"Nothing ventured: balancing risks and benefits in the outdoors"
Do you think that kids are being over-protected and need more risk in their lives? If so, you may be surprised to find that the Chair of the Health and Safety Executive (HSE) and the Chief Executive of the Royal Society for the Prevention of Accidents (RoSPA) agree with you.
The English Outdoor Council has just released a fine report by Tim Gill,
"Nothing ventured: balancing risks and benefits in the outdoors" which "explodes the myths about safety on school visits and gives real reassurance to teachers"
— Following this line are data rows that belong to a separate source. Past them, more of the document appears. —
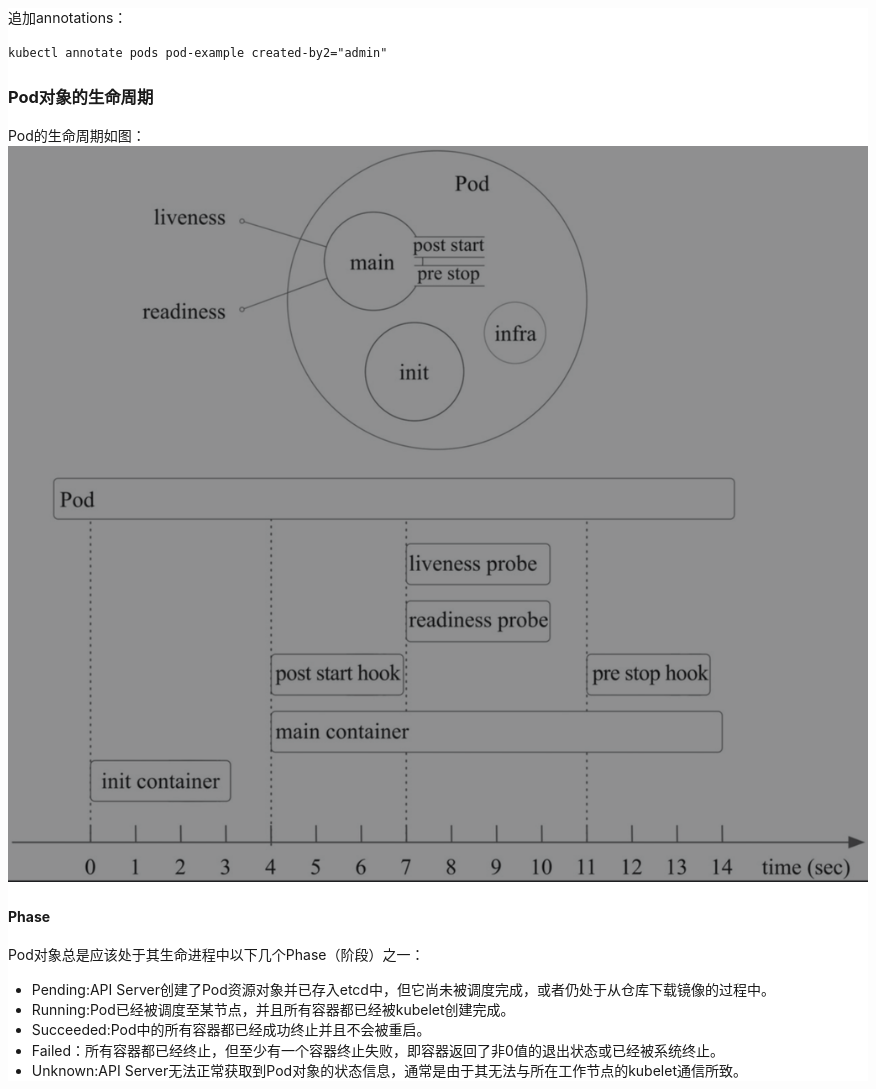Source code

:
  ```
 ```
追加annotations：
 ```
kubectl annotate pods pod-example created-by2="admin"
 ```

### Pod对象的生命周期
Pod的生命周期如图：
![life cycle](./4-pod-lifecycle.png)
#### Phase
Pod对象总是应该处于其生命进程中以下几个Phase（阶段）之一：
- Pending:API Server创建了Pod资源对象并已存入etcd中，但它尚未被调度完成，或者仍处于从仓库下载镜像的过程中。
- Running:Pod已经被调度至某节点，并且所有容器都已经被kubelet创建完成。
- Succeeded:Pod中的所有容器都已经成功终止并且不会被重启。
- Failed：所有容器都已经终止，但至少有一个容器终止失败，即容器返回了非0值的退出状态或已经被系统终止。
- Unknown:API Server无法正常获取到Pod对象的状态信息，通常是由于其无法与所在工作节点的kubelet通信所致。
Apart from some wonderful pictures of kids hurling themselves off waterfalls, there are some excellent quotes, such as
We need to accept that uncertainty is inherent in adventure, and this contains the possibility of adverse outcomes. A young person’s development should not be unduly stifled by the proper need to consider the worst consequence of risk but must be balanced by its likelihood and indeed its benefits. Tom Mullarkey OBE, Chief Executive, Royal Society for the Prevention of Accidents
The report, supported by Judith Hackett, Chair of the HSE, says that
an approach that accepts that a degree of risk - properly managed - is not just inevitable but positively desirable,
and a series of myths are taken apart to show that the law is taking a sensible approach to school outings and the risks of litigation are exaggerated.
In a bold statement, Tim Gill says that
we need to recognise that there is such a thing as a genuine accident: from time to time, terrible things happen and noone is to blame.
There are even some statistics showing that on average 1 child a year is killed when taking part in outdoor activities, which they say is about equivalent to the risk faced by children left back in school.
For me, the most interesting recommendation is that the concept of 'risk-assessment' should be replaced by risk-benefit assessment, that explicitly takes into account what may be lost if too much caution is exercised. This mirrors the move towards uniform reporting of benefits and harms of medical treatments.
The author concludes that
All of these goals depend upon creating space and time for children to take a degree of control for their actions: giving them meaningful challenges that inevitably give rise to real risks. This means that the outcomes will never be entirely certain. While the risks can be managed, they cannot and should not be eliminated, and absolute safety cannot and should not be guaranteed.
Can we have that engraved on every school gate?